Essa dádiva só era digna do mais belo, o mais perfeito, o mais elevado de todos os anjos.

—Quem não invejaria algo assim, tal devoção... Imagino quantos não o olham pelas costas e pensem em extirpar toda essa sua doçura. – Rosiel lhe beijou outra vez, a mão saiu do cós da calça e foi para a coxa, acariciando-a, em direção à virilha. – Mas ninguém pode te macular, entendeu, Catan?

Apenas o mestre, segundo o próprio desejo.

O anjo inorgânico afagou a parte interna da coxa do outro, prestando atenção no peito subindo e descendo, com a respiração levemente alterada, num misto da resposta do corpo e à inquietação das asas em ardência.

—Você é meu.

Ele sempre seria do mais belo.

—Ninguém além de mim pode te tocar.

Ninguém jamais iria.

Quando os lábios de Rosiel se abriram para falar mais alguma coisa e foram duramente calados pela melancolia e um olhar triste e angustiado tão forte, que a boca não poderia disputar espaço, Catan concluiria o pensamento sem nenhum esforço: ele não era Alexiel, ele nunca, jamais odiaria o mestre, sempre seria ofuscado por amá-lo para toda a eternidade, até a que Deus não criou.

O querubim, sem poder abrir as asas, porém também sem o empecilho das censuras despertas, abraçou o anjo inorgânico, ainda dormindo. Houve um tanto de surpresa por parte de Rosiel, que acabou apartando os lábios para demonstrá-la sem querer. No entanto, ele não se mostrou abalado. Parou de tocar Catan de maneira tentadora e retribuiu o abraço.

Deu um risinho. Malicioso, inundado em amor-próprio, vaidade e insanidade.

Era o mais belo e o mais amado.

 

Querida Alexiel, nem aquele insosso poderia tê-la amado tanto ou se devotado tanto a sua beleza feminina.
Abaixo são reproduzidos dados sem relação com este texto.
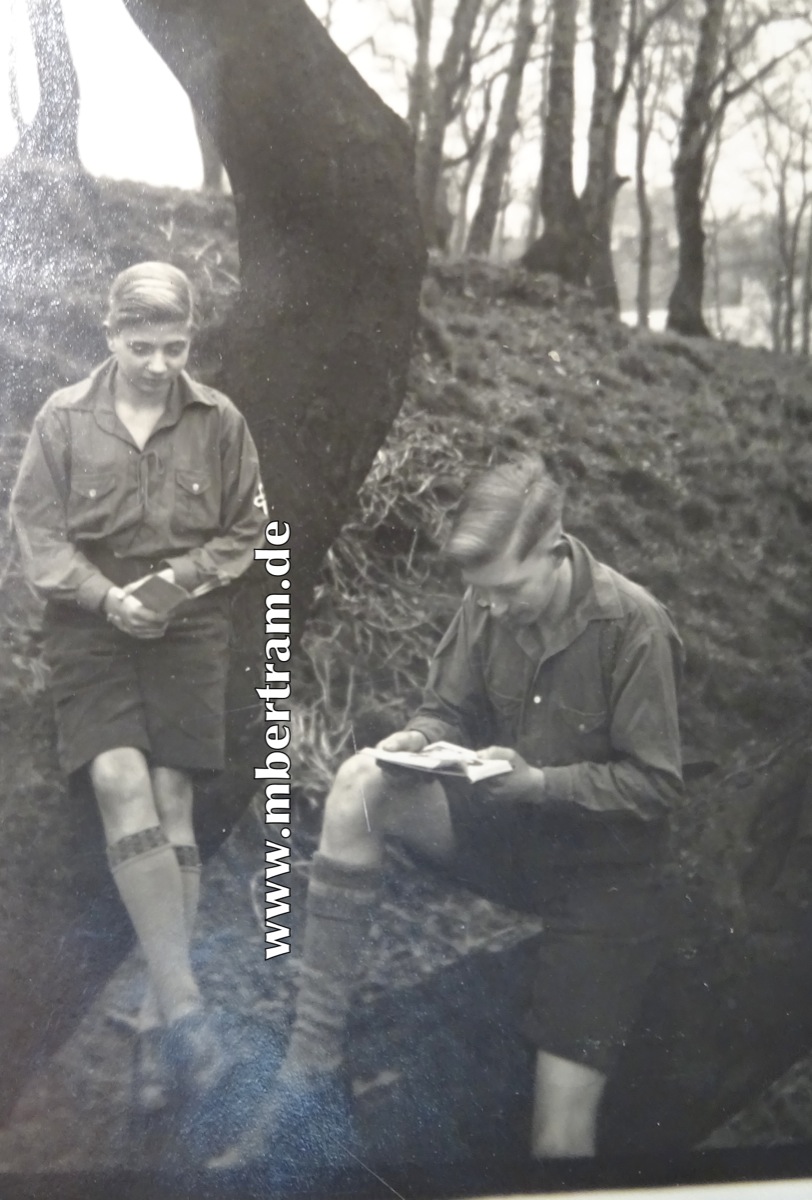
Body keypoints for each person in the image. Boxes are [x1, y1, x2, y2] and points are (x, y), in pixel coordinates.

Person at [215, 454, 683, 1167]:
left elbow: (655, 787)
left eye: (507, 591)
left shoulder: (634, 625)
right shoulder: (488, 600)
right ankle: (309, 1066)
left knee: (559, 1135)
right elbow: (447, 710)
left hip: (604, 879)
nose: (492, 608)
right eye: (482, 594)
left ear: (556, 553)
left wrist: (541, 784)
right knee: (360, 781)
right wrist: (421, 738)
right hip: (509, 837)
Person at [10, 261, 267, 1112]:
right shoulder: (63, 418)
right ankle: (189, 1011)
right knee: (122, 779)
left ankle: (159, 1026)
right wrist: (105, 596)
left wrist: (178, 586)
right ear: (110, 334)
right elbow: (38, 533)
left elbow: (246, 530)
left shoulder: (219, 421)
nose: (159, 364)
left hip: (187, 622)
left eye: (176, 345)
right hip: (90, 624)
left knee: (172, 795)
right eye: (141, 344)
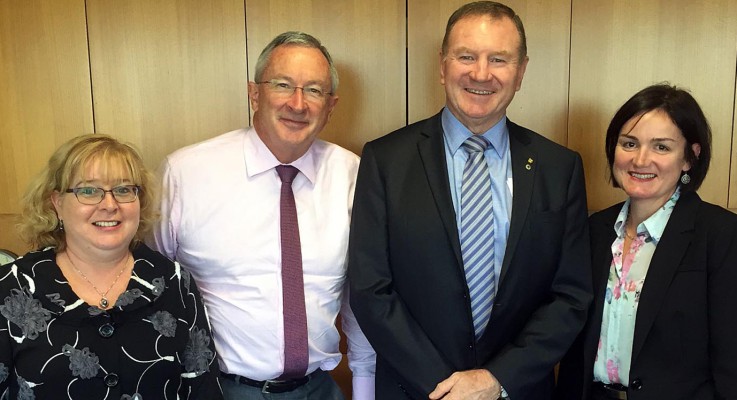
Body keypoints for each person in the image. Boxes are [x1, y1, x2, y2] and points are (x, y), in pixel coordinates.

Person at [348, 1, 592, 399]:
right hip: (416, 390)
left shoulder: (558, 168)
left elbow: (570, 296)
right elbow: (370, 289)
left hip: (517, 390)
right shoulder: (385, 160)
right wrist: (447, 388)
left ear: (521, 72)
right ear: (442, 66)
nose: (481, 73)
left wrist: (497, 380)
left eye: (499, 59)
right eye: (466, 56)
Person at [148, 31, 375, 400]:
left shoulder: (354, 176)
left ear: (331, 105)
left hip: (319, 390)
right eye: (283, 85)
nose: (297, 104)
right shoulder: (185, 174)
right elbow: (150, 290)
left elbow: (361, 299)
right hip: (220, 389)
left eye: (314, 90)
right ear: (255, 93)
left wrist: (364, 392)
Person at [0, 134, 221, 399]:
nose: (109, 205)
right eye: (88, 191)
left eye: (124, 190)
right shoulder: (11, 287)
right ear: (57, 203)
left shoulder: (174, 281)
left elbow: (203, 387)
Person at [555, 84, 737, 399]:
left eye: (661, 147)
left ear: (689, 157)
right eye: (629, 143)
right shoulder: (595, 229)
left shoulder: (720, 234)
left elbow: (731, 360)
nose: (640, 160)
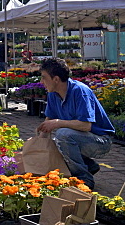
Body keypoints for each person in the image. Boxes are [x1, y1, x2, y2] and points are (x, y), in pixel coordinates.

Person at [36, 57, 114, 190]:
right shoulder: (53, 94)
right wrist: (37, 146)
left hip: (100, 141)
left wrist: (58, 123)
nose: (41, 81)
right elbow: (47, 124)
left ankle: (83, 179)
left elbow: (86, 126)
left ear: (56, 79)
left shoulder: (80, 91)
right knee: (53, 141)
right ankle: (88, 164)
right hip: (81, 138)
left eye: (44, 77)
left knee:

Ao seu ser celestial como um todo!

Cravando os dentes na própria carne, em agonia e um desespero repleto de ódio, Rosiel cingiu Catan entre os braços com mais força. O carinho protetor do querubim, no entanto, não mudara.

Mesmo que anjos superiores não precisassem de proteção. Mesmo que o amor de Catan pudesse ser pecado.

Ainda que estivesse em um momento de desmaio, os humanos continuavam suas preces miseráveis em forma de canção. Entoavam-nas mais alto, apelando para conseguir a atenção de um ser alado, acreditando que a bondade e pureza ainda existiam para salvar o mundo.

 

Rosiel entoava aquele cântico melancólico.

E então, o Cântico dos Cânticos calou os lamentos dos seres da Terra.